A nova geografia do volume financeiro

A composição da liquidez na B3 sofreu uma inflexão histórica. Em julho, a Ambev (ABEV3) atingiu a sétima posição no ranking das dez ações mais negociadas, consolidando sua estreia no top 10 do acumulado de 2026. A métrica, apurada pela DataWise+ (solução de dados da própria B3, B3SA3), mensura o volume financeiro bruto na ponta compradora, multiplicando preço pela quantidade de papéis adquiridos. O pódio manteve-se inalterado pelo terceiro mês seguido: Petrobras PN (PETR4), Vale (VALE3) e Itaú Unibanco (ITUB4).

A entrada da cervejaria ocorreu mediante a saída da Itaúsa (ITSA4). No movimento de subida, a AXIA (AXIA3) saltou da sexta para a quarta colocação, e o Bradesco (BBDC4) avançou do nono para o quinto posto. O bloco de dez ainda conta com a B3 (B3SA3), BTG Pactual (BPAC11), Petrobras ON (PETR3) e PRIO (PRIO3).

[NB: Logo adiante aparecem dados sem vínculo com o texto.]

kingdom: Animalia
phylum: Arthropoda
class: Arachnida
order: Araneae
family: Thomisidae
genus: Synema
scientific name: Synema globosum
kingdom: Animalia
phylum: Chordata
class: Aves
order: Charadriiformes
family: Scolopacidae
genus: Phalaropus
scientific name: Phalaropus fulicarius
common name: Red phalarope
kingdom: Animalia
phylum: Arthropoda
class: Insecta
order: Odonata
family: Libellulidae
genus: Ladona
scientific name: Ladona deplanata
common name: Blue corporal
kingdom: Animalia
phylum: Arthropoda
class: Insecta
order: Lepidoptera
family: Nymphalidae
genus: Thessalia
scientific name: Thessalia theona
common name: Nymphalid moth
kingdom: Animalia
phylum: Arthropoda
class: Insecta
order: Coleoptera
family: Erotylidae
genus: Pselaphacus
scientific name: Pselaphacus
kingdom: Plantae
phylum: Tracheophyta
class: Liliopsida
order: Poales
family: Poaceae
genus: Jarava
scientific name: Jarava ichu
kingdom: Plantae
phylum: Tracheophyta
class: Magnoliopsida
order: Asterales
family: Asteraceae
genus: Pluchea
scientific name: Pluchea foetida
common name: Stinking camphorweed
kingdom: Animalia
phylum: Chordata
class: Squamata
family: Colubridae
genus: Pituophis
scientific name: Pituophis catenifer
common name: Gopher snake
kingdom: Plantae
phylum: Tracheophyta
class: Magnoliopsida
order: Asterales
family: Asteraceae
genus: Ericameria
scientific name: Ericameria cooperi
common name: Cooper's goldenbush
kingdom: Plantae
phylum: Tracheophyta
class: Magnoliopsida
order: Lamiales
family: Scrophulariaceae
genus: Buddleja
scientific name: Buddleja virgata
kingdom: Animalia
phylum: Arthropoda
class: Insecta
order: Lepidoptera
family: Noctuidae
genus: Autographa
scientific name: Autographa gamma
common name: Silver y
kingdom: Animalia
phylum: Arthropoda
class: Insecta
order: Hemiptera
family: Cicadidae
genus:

AtivoPosição Geral (Julho)
Petrobras PN (PETR4)
Vale (VALE3)
Itaú Unibanco (ITUB4)
AXIA (AXIA3)
Bradesco (BBDC4)
B3 (B3SA3)
Ambev (ABEV3)
BTG Pactual (BPAC11)
Petrobras ON (PETR3)
PRIO (PRIO3)10º

O abismo entre os perfis de investidor

A análise cruzada dos dados revela um racha comportamental. A presença da Ambev no topo geral é sustentada quase que exclusivamente pelo capital corporativo e institucional. Entre pessoas jurídicas, o papel da cervejaria liderou com folga, desbancando Vale e Itaú. No recorte de instituições financeiras, a AXIA assumiu a ponta, enquanto a Ambev ficou em sexto lugar. Para fundos de investimento e investidores não residentes, o ativo aparece na nona e sétima posições, respectivamente.

Do outro lado do balcão, o investidor pessoa física mantém a inércia histórica. A liderança absoluta do varejo ficou com a Vale, seguida por Petrobras e Itaú Unibanco. Entre os não residentes, a Petrobras domina. Já os fundos de investimento têm a Vale como principal alvo.

A leitura é que essa divisão de águas reflete estratégias distintas de alocação de capital. O capital corporativo tende a buscar a previsibilidade de caixa e a distribuição de proventos da Ambev em um cenário macroeconômico ainda volátil. Em contrapartida, o varejo e os fundos globais mantêm a exposição cíclica a commodities e ao setor bancário tradicional.

A corrida por tecnologia e fundos imobiliários

A segmentação de liquidez também dita o ritmo em outras classes de ativos. No mercado de Fundos de Investimento Imobiliário (FII), veículos que recebem recursos de investidores para aplicar em empreendimentos ou títulos do setor, o WTXA11 liderou. O pódio é completado por GSFI11, HSLG11, ADSH11 e CPUR11.

Entre os Exchange Traded Funds (ETF), fundos de índice que replicam carteiras teóricas, o BOVA11 manteve a hegemonia, com SMAL11 e BOVV11 na sequência. O IVVB11, que replica o S&P 500, também figura no topo, acompanhado por fundos de renda fixa, ouro e mercado internacional.

Por fim, os Brazilian Depositary Receipts (BDR) — recibos negociados na B3 que representam ações de empresas estrangeiras — mostraram a força do apetite por tecnologia. A Micron Technology (MUTC34) liderou, seguida pela Nvidia (NVDC34) e Aura Minerals (AURA33). O BDR da SpaceX (SPCX34), estreante em junho, já aparece na sexta posição em julho.